EXERCISE DIRECTIONS —
A line belongs in the answer if it contains "identification"; copy every such line from the entries below.

(Stored dataset items)

__________________________________________________

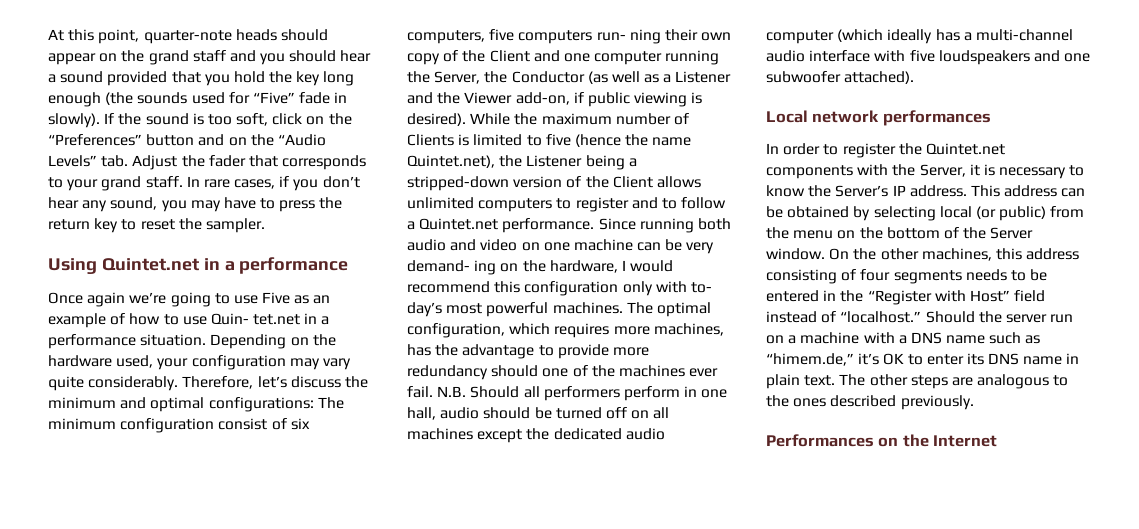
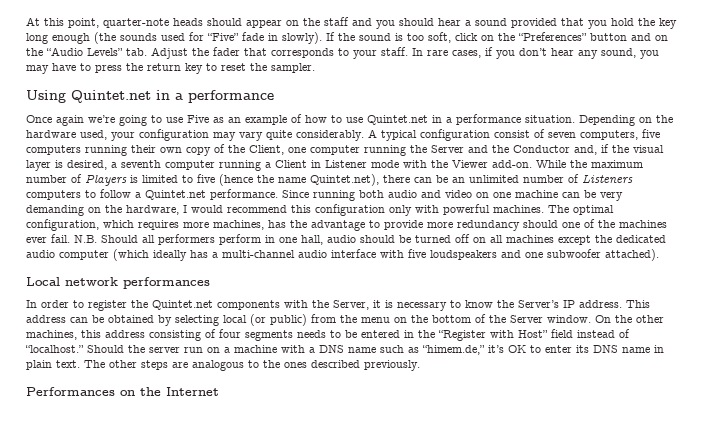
[148,50,189,65] grand -> (320, 22) none
[101,176,142,191] grand -> (377, 54) none
[210,313,301,325] Quin- tet.net -> [367,115,428,125] Quintet.net
[182,376,368,389] [48,397,344,412] [48,418,116,430] Therefore, let’s discuss the minimum and optimal configurations: The minimum -> [368,129,417,141] A typical
[290,418,310,430] six -> [548,132,576,138] seven
[596,29,661,44] run- ning -> [85,145,127,156] running
[489,50,560,62] Client and -> [249,145,284,155] Client,
[434,71,732,84] [407,92,703,107] [407,113,466,126] Server, the Conductor (as well as a Listener and the Viewer add-on, if public viewing is desired). -> [431,144,664,155] [26,160,532,171] Server and the Conductor and, if the visual layer is desired, a seventh computer running a Client in Listener mode with the Viewer add-on.
[407,134,454,146] Clients -> [85,175,127,186] Players
[499,155,637,170] [407,176,701,191] [407,197,658,212] the Listener being a stripped-down version of the Client allows unlimited computers to register and -> [383,174,633,184] [26,190,81,200] there can be an unlimited number of Listeners computers
[407,260,497,275] demand- ing -> [26,205,84,216] demanding
[690,282,712,293] [407,302,483,317] to- day’s most -> (439, 209) none

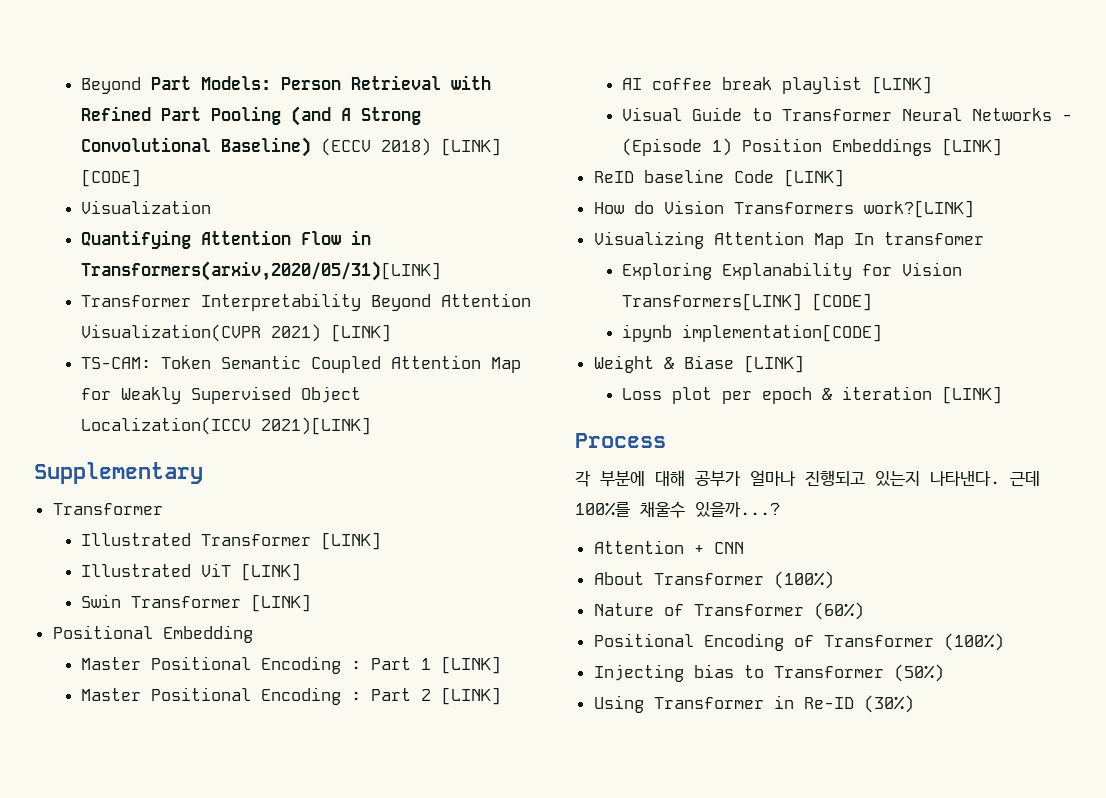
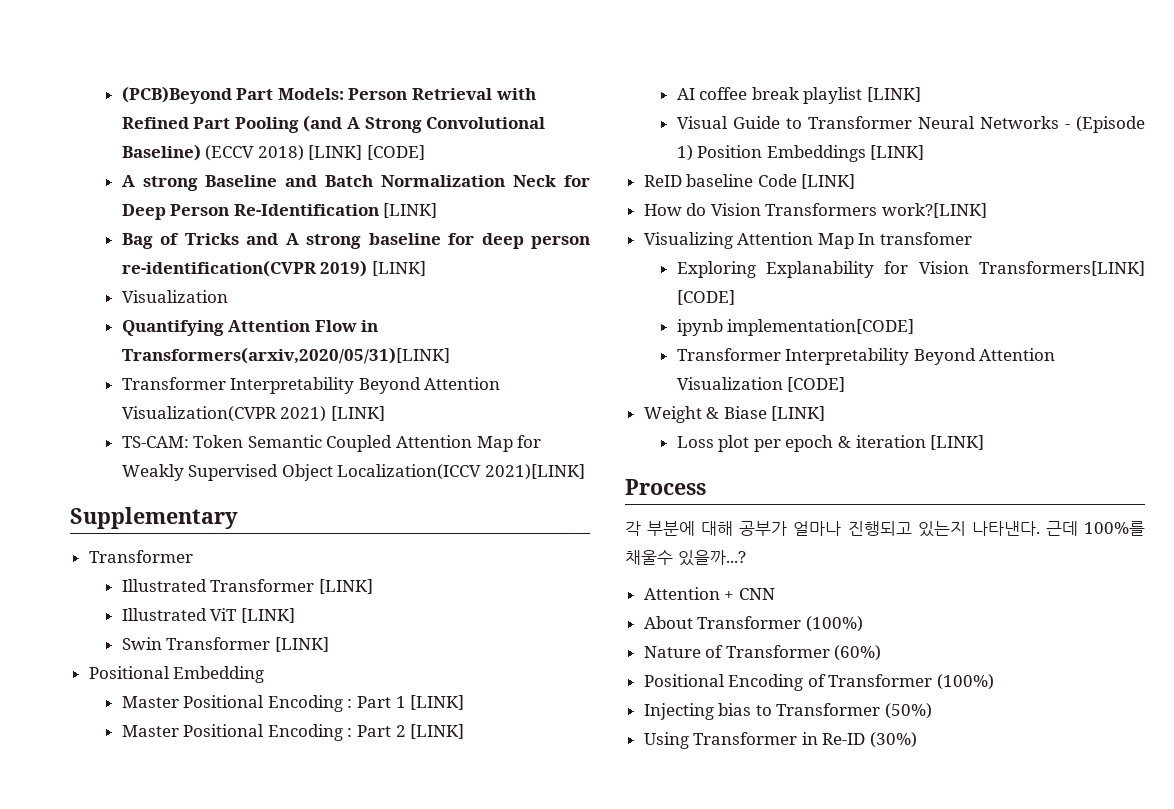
[80,77,141,94] Beyond -> [121,86,232,104] (PCB)Beyond
(141, 178) none -> [121,175,590,191] [121,203,438,220] [121,233,590,249] [121,260,426,277] // A strong Baseline and Batch Normalization Neck for Deep Person Re-Identification [LINK] // Bag of Tricks and A strong baseline for deep person re-identification(CVPR 2019) [LINK]
(882, 333) none -> [676,348,1056,365] [676,377,846,392] // Transformer Interpretability Beyond Attention Visualization [CODE]

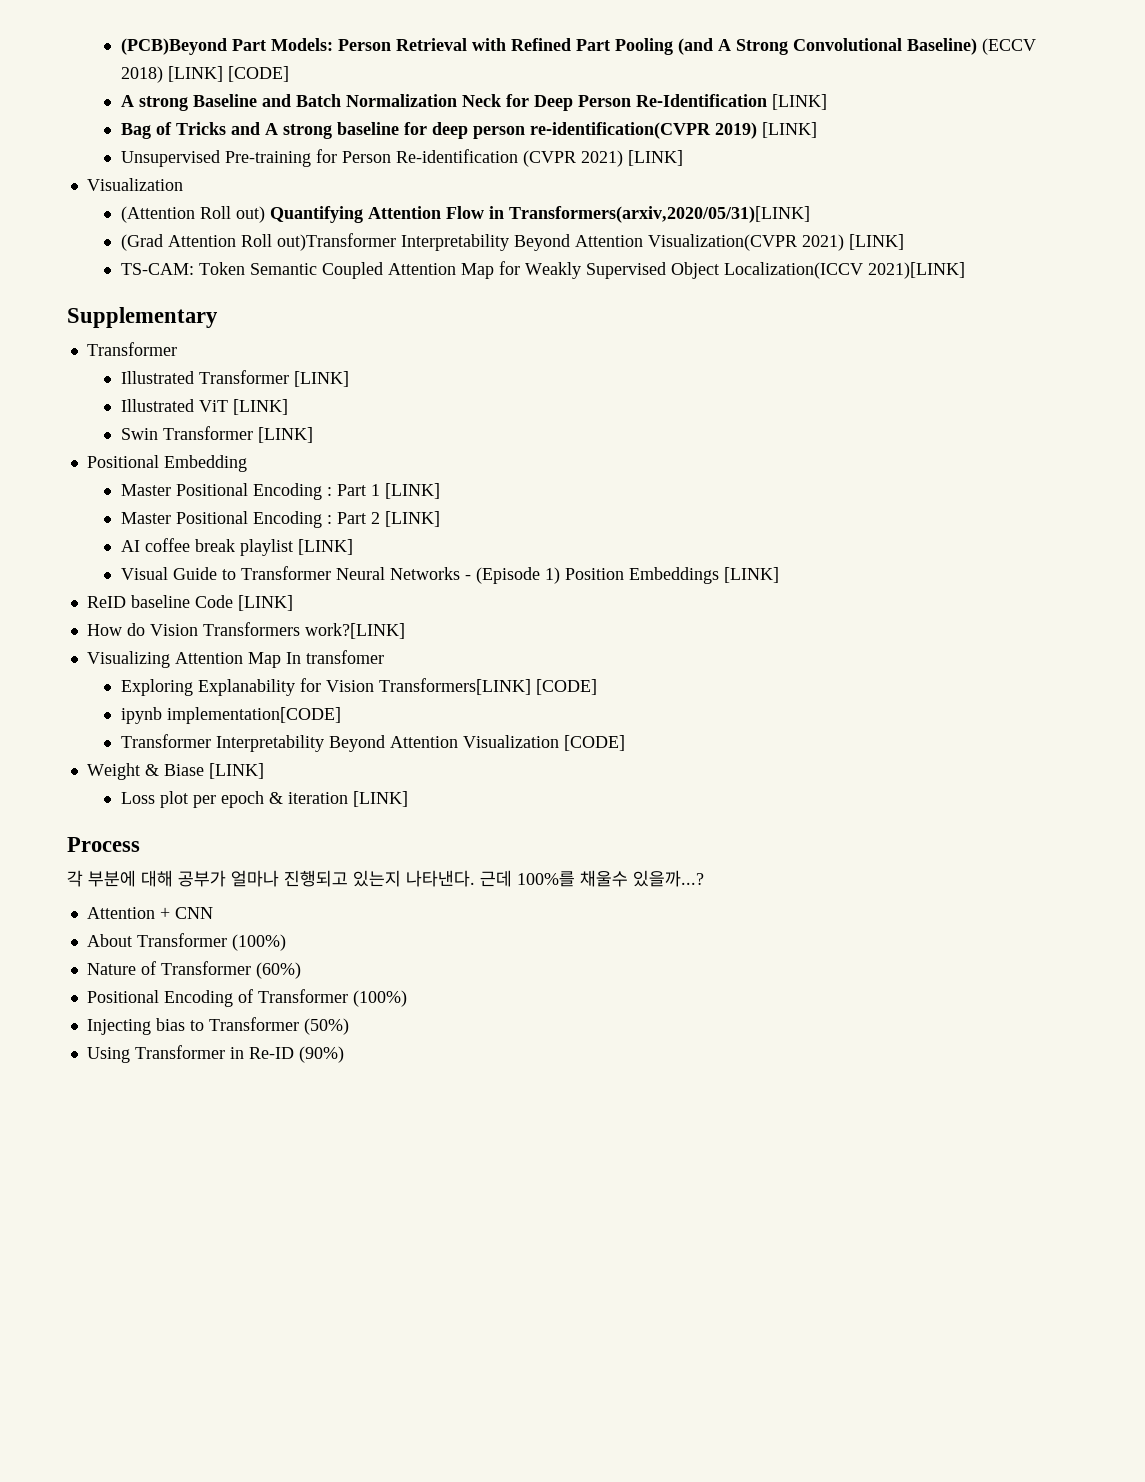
[121,290,228,303] Visualization // -> [120,149,683,167] [86,178,183,191] [120,206,265,223] Unsupervised Pre-training for Person Re-identification (CVPR 2021) [LINK] // Visualization // (Attention Roll out)
[121,377,226,390] Transformer -> [120,233,396,251] (Grad Attention Roll out)Transformer
[870,732,918,748] (30%) -> [298,1046,344,1063] (90%)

__________________________________________________

ANSWER SPACE —
(141, 178) none -> [121,175,590,191] [121,203,438,220] [121,233,590,249] [121,260,426,277] // A strong Baseline and Batch Normalization Neck for Deep Person Re-Identification [LINK] // Bag of Tricks and A strong baseline for deep person re-identification(CVPR 2019) [LINK]
[121,290,228,303] Visualization // -> [120,149,683,167] [86,178,183,191] [120,206,265,223] Unsupervised Pre-training for Person Re-identification (CVPR 2021) [LINK] // Visualization // (Attention Roll out)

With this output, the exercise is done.